Just as she expected, the downdraft in the narrow canyon was fierce, but she’d gained as much altitude as possible before it hit them, so when the bottom dropped out again she was able to keep the Cub from plunging into the river below. More worrisome now were the cliffs on either side of her wingtips. The wind buffeted the plane from side to side with alarming unpredictability, twice putting them within arm’s reach of the rocky façades.

She ignored the mumbled recitation of the Lord’s Prayer from her passenger but took a few deep breaths herself when a subtle change in the whirr of the propeller told her the blades were accumulating a coat of ice.

It was bare-knuckle flying from then on, a steady battle against the wind and sleet, and those last few miles tested every bit of her considerable experience in the air. By the time she lined up for her approach to Bettles, the ceiling was only thirty feet, so she was grateful for her GPS and intimate knowledge of every mile of terrain in the surrounding area.
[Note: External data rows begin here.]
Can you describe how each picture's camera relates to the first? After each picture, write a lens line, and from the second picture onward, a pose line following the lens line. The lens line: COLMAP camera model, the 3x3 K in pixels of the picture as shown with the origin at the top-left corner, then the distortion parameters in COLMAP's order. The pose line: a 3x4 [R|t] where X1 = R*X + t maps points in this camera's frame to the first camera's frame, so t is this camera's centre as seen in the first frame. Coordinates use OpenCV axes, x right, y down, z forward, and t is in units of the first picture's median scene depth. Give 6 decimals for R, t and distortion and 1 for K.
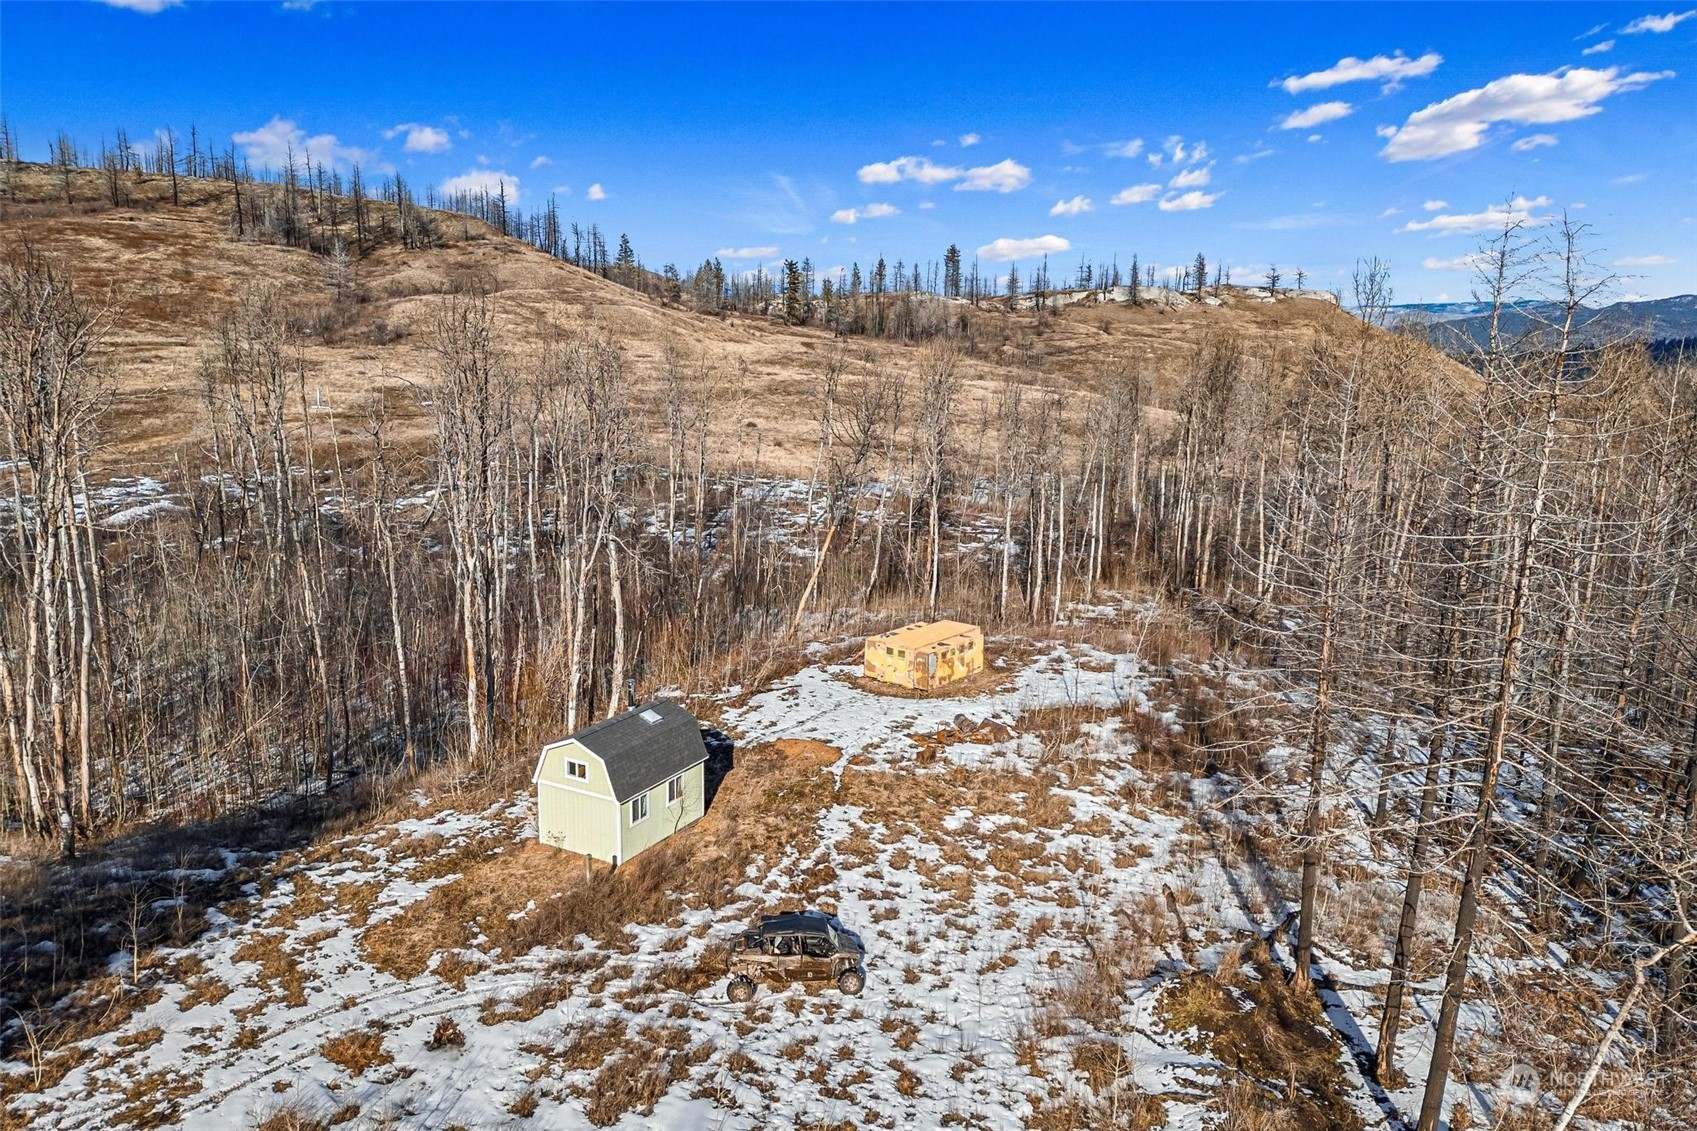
lens RADIAL K [[1176.3, 0, 848.5], [0, 1176.3, 565.5], [0, 0, 1]] dist [0.067714, -0.002012]
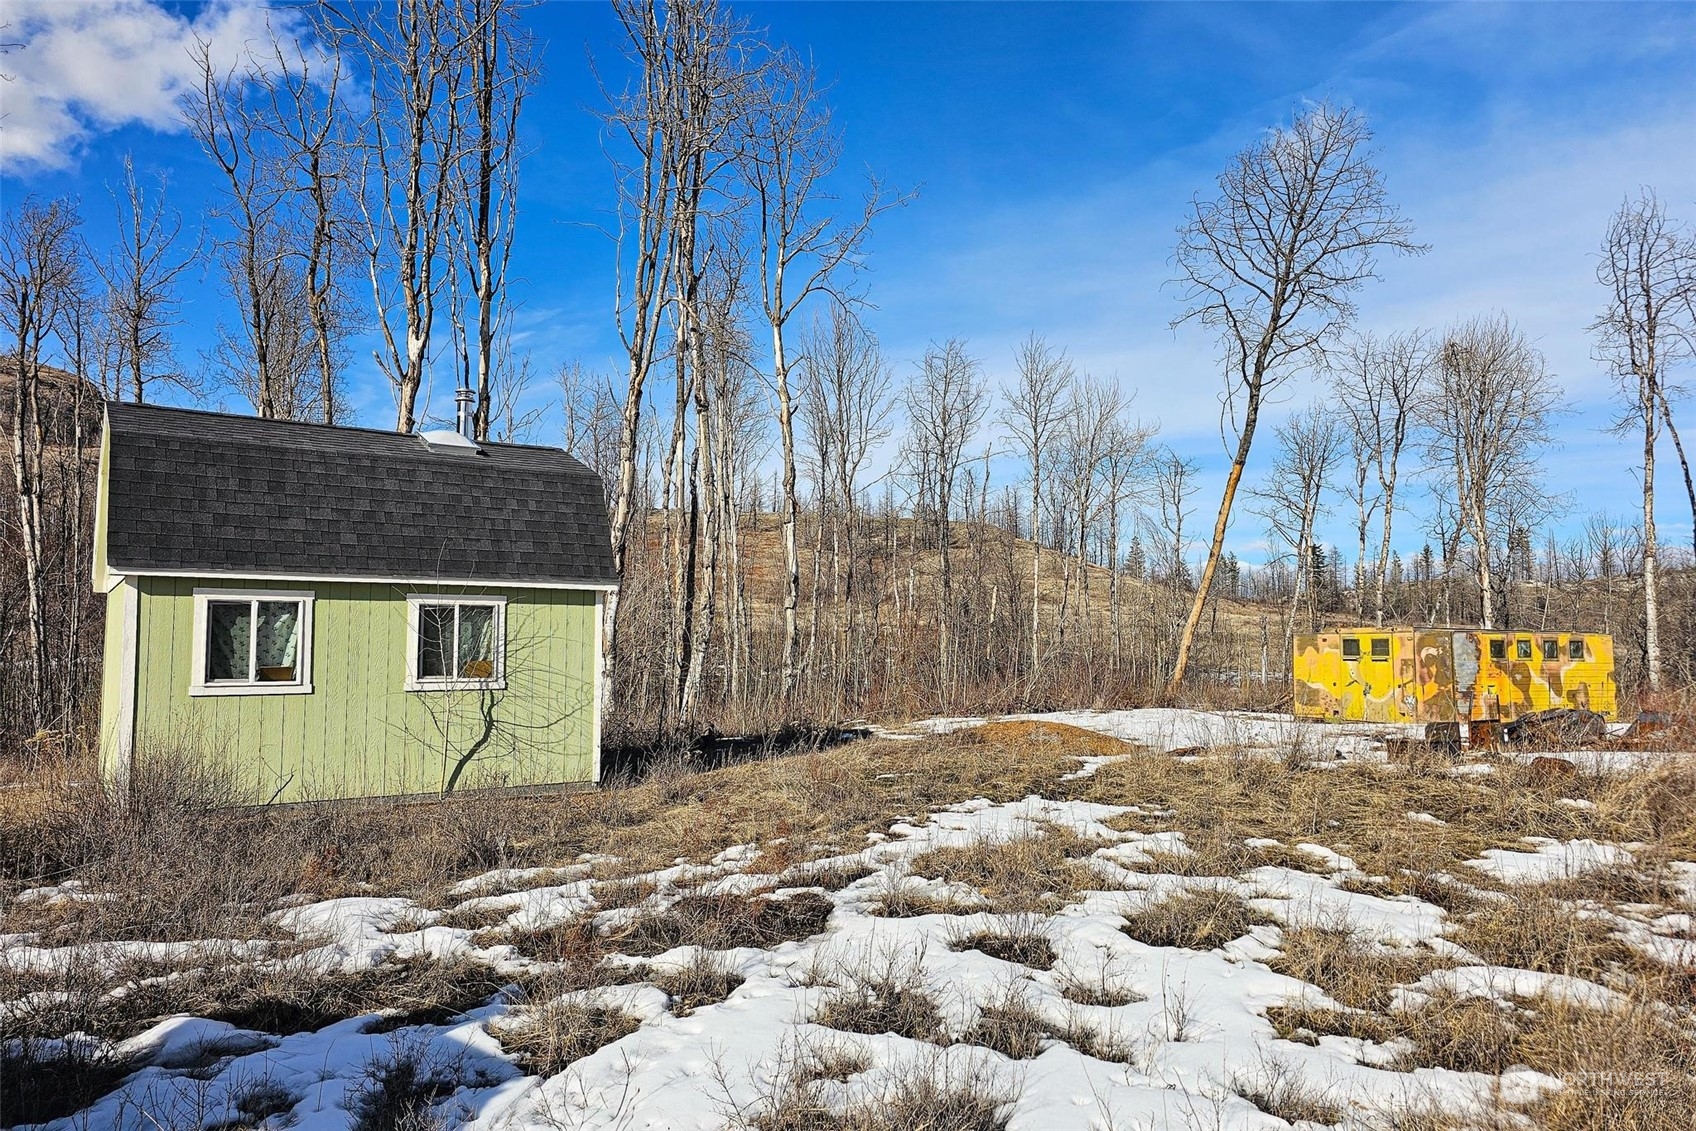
lens RADIAL K [[1124.5, 0, 848.0], [0, 1124.5, 565.5], [0, 0, 1]] dist [0.056328, -0.002321]
pose [[0.899864, -0.052225, -0.433033, 0.077071], [-0.073278, 0.960593, -0.268125, 0.253342], [0.429972, 0.273008, 0.860576, 0.822438]]
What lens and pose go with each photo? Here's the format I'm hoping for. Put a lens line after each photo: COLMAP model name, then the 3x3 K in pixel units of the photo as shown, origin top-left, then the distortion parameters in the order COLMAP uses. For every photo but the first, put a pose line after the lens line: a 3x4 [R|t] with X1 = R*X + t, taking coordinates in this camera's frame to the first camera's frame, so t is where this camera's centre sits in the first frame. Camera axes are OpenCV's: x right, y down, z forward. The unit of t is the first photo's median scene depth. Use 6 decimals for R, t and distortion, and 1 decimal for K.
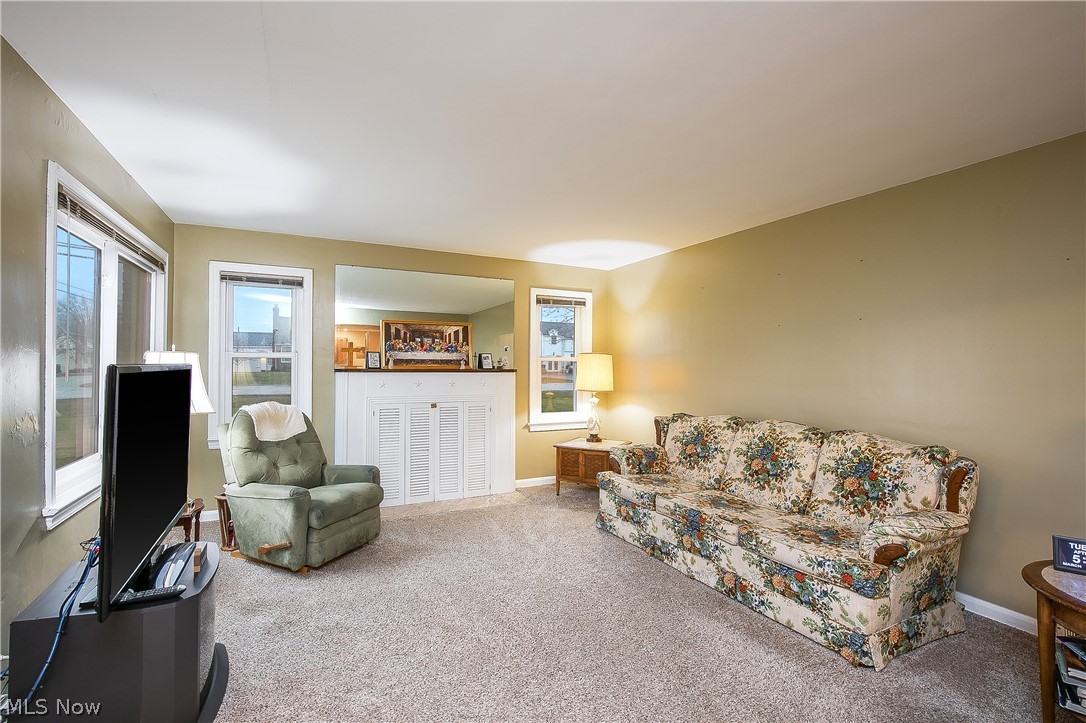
lens RADIAL K [[493.5, 0, 540.5], [0, 493.5, 363.5], [0, 0, 1]] dist [-0.008639, 0.001000]
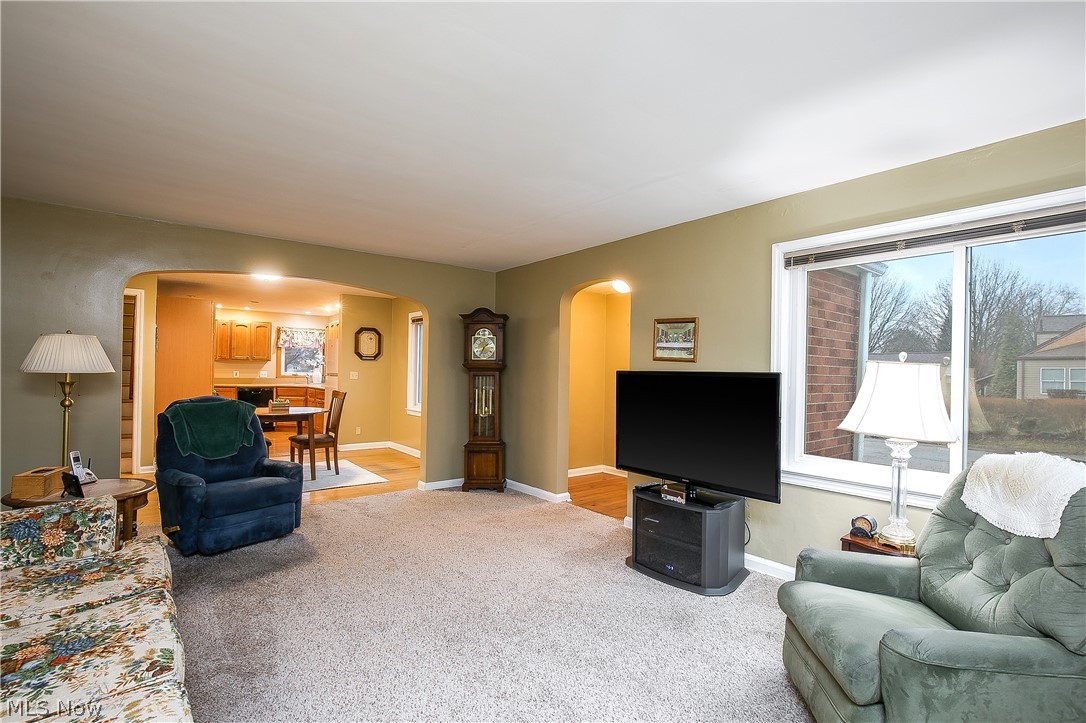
lens RADIAL K [[493.5, 0, 536.5], [0, 493.5, 366.6], [0, 0, 1]] dist [-0.008639, 0.001000]
pose [[-0.977222, -0.027735, -0.210401, 0.024338], [-0.024751, 0.999552, -0.016799, 0.009633], [0.210772, -0.011209, -0.977471, 1.025175]]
She cranked the skis back and peered anxiously through the haze of sleet for the airstrip, holding her breath. Skeeter had supplemented the dual strip of landing lights with four blazing fires in fifty-five-gallon drums, two on each end of the runway, and it was these she saw first.

As she made a mental note to buy him a beer, she descended the final few feet and made a perfect three-point landing. Her passenger exhaled loudly in relief, and she glanced in the mirror in time to see him making the sign of the cross.

“Thank you for flying with Thrillride Airlines,” she said cheekily as the Cub rolled to a stop at the edge of the runway. “You can pick up your complimentary beverage at the Den, since our stewardess was too preoccupied to serve you during your flight.” If the eclectic group of individuals who did what she did had anything in common, it had to be their readiness to daily stare death in the face with a sense of humor.

            Still clutching his barf bag, the photographer staggered from the plane and headed directly to the roadhouse without a word, oblivious to his gear or the weather. Bryson chuckled. Grizz would get a few dollars from him tonight, at least the cost of several glasses of good Scotch.